Weekend Reading: Yemen -- Dancing on the Head of Snakes...


Yemen has sporadically drawn the attention of the West in recent years. While adventurous tourists remember it as the land where the ruins of the Palace of the Queen of Sheba lie and where local men spend a good portion of the day chewing enormous wads of semi-narcotic Qat leaves, it is also where the USS Cole was attacked by Al Queda suicide bombers in the 1990's, claiming the life of 17 American sailors.

What we in the West has failed to focus on is that Yemen has long been a violently tribal land that is now running out of natural resources such as water and oil and in its place is becomig an incubator for a new generation of terrorist planning and activity - a third generation of Jihad.

And, as importantly, Yemen is geographically poised to wreak havoc two of the most critical aspects of the global economy (namely, Saudi oil and all shipping coming and going through the Suez Canal - which comprises more than 60 percent of all shipping globally).

Moreover, it is an increasingly clear it is drifting into what foreign policy experts refer to as a "failed state" with remarkable similarities to Afghanistan and even Pakistan in terms of tribal and intra-regional rebellions.

In her penetrating and quite fascinating new book, Victoria Clark, offers a number of unique perspectives of this centuries-long troubled land. A former foreign correspondent for the Observer and the daughter of the BBC's former South Arabian Correspondent, the late Noel Clark. She was born in what was Britain's colonial city of Aden, Yemen.

Clark divides up the book into several parts, all of which weave into a rich and multifaceted portrait of Yemen.

The first half of her book presents the history of the country, century upon century of which was consumed in tribal fighting when not at war with the outside world. Clark points out, since the earliest days of the Ottoman Empire and advance of "Frankish" invaders up to and including British colonization, Yemenis have, in essence, been fighting foreign intrusion almost literally forever.

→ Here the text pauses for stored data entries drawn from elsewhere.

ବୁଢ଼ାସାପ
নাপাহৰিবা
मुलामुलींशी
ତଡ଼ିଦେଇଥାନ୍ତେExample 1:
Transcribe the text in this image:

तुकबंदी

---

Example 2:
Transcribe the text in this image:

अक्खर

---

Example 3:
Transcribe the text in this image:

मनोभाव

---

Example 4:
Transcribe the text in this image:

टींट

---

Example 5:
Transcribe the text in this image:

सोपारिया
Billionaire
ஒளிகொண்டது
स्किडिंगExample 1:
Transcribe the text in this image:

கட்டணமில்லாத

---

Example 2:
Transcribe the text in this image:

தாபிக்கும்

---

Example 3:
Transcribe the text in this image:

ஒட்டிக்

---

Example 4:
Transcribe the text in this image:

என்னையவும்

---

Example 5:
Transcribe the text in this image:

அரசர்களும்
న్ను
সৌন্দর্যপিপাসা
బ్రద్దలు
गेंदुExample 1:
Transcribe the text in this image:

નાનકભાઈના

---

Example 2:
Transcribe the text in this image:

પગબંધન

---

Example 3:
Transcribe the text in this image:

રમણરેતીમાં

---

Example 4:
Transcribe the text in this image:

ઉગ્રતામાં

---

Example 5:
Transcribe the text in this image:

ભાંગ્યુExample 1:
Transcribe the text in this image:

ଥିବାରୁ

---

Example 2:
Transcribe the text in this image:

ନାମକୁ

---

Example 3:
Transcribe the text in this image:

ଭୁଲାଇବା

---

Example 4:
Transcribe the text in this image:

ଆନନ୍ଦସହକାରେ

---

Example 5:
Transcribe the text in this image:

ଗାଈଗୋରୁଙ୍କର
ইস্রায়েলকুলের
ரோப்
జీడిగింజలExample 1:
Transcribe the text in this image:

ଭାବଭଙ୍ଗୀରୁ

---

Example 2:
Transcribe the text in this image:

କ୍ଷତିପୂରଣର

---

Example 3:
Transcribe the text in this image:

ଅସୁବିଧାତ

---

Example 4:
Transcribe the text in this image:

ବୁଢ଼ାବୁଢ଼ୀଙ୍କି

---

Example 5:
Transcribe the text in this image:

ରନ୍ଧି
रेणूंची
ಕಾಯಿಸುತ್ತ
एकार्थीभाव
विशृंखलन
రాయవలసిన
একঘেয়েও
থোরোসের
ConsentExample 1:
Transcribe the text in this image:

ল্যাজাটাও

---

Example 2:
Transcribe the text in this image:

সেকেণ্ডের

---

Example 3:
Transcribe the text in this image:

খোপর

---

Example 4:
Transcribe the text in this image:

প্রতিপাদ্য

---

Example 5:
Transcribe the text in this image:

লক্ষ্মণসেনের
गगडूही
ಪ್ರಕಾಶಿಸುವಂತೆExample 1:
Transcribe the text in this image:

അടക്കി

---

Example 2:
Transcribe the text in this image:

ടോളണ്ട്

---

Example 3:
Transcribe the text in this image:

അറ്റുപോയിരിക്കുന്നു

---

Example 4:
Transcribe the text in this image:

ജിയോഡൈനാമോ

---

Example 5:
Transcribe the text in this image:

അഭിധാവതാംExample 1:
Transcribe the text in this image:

But this is not to say Yemen does not have its charms and a unique cultural heritage. It is from Yemen, Clark reminds us, that coffee was first cultivated and grown. Where the ancient (and now crumbling) city of Mocha once served as the greatest exporter of this most addictive bean to the rest of the world.

But the romantic memories are in large part drowned out as Clark takes us through Yemen's bizarre civil war 30 years ago the resulting plinterring into two states, one of them the Marxist Peoples Democratic Republic of Yemen - the only predominantly Muslim country aside from Afghanistan to turn Marxist since the end of World War ll.

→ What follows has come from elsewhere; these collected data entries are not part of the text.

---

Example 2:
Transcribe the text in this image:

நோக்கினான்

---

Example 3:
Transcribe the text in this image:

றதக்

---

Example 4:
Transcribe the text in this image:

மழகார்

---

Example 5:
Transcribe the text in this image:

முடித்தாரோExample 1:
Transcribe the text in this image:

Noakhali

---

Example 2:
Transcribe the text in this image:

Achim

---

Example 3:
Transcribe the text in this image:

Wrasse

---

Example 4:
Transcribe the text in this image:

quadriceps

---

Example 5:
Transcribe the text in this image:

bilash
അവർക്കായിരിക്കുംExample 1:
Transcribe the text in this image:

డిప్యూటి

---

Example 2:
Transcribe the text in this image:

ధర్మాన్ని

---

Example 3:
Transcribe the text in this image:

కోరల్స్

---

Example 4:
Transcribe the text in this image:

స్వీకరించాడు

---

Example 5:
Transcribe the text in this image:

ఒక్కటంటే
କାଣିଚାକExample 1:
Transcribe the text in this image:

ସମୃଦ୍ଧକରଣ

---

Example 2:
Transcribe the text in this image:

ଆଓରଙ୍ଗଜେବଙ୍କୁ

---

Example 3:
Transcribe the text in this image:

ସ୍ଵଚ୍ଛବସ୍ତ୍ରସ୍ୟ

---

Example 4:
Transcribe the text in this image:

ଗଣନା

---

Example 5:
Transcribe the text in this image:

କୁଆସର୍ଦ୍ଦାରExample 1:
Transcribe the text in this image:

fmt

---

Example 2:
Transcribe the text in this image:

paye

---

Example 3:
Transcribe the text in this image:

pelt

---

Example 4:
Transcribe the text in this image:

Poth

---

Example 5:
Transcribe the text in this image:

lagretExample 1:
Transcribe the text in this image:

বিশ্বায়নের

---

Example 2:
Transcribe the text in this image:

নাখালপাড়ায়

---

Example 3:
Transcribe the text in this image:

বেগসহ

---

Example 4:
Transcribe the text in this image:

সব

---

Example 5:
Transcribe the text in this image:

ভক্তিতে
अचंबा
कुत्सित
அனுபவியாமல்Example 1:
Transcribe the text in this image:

Clark then takes into the current "reunified" Yemen: A corrupt, confused and qat-addicted state struggling with at least two signficant tribal/regional insurrections as well as a revived Al Queda branch (Al Queda of the Arabian Peninsula - AQAP. We forget Osama bin Laden is A Yemeni and a surprising number of Al Queda members are of Yememi heritage).

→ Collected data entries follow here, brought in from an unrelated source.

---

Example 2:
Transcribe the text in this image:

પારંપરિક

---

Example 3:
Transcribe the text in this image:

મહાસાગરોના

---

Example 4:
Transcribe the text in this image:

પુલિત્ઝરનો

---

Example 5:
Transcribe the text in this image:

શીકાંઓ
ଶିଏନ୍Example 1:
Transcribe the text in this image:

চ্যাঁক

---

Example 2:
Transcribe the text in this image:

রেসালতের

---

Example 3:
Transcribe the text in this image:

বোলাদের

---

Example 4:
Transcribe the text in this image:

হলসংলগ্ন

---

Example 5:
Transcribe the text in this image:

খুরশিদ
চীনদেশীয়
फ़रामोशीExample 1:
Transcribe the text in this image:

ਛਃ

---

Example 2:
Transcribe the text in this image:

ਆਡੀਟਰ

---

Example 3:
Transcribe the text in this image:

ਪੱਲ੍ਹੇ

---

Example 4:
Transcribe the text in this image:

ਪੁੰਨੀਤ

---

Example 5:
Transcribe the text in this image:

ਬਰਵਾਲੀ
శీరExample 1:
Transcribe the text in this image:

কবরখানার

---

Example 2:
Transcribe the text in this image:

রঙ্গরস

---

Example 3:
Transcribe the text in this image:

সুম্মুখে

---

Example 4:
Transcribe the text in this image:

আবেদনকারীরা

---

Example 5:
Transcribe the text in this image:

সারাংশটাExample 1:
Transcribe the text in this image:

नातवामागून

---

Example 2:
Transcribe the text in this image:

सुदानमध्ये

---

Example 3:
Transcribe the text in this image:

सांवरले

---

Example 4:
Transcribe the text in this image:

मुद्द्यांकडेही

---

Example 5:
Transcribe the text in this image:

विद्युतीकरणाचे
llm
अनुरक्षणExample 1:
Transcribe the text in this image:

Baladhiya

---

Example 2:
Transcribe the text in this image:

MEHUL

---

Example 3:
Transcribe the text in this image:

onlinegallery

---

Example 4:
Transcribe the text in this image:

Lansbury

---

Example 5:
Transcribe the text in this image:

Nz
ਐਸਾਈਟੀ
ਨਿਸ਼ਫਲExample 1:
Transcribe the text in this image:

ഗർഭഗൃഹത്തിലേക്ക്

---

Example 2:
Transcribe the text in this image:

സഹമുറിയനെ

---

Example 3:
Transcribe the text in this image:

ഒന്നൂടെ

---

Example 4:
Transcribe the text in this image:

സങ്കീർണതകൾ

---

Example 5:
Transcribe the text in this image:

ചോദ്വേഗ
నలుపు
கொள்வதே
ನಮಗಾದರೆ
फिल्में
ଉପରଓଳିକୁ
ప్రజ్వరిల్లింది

All the while with Saudi Arabia hovers over the country as it increasingly sees Yemen as a potentially significantly distablizing force for them as well as the rest of the region.

As we watch the continued chaotic free-fall and Islamic radicalization of Somolia just across the Gulf of Aden with their growing piracy activity,Clark's book is an important and highly instructive primer on a nation and a region we cannot continue to ignore. And we can only hope it returns to a time - albeit a very brief time in Yemen's history - where peace and tourism returns.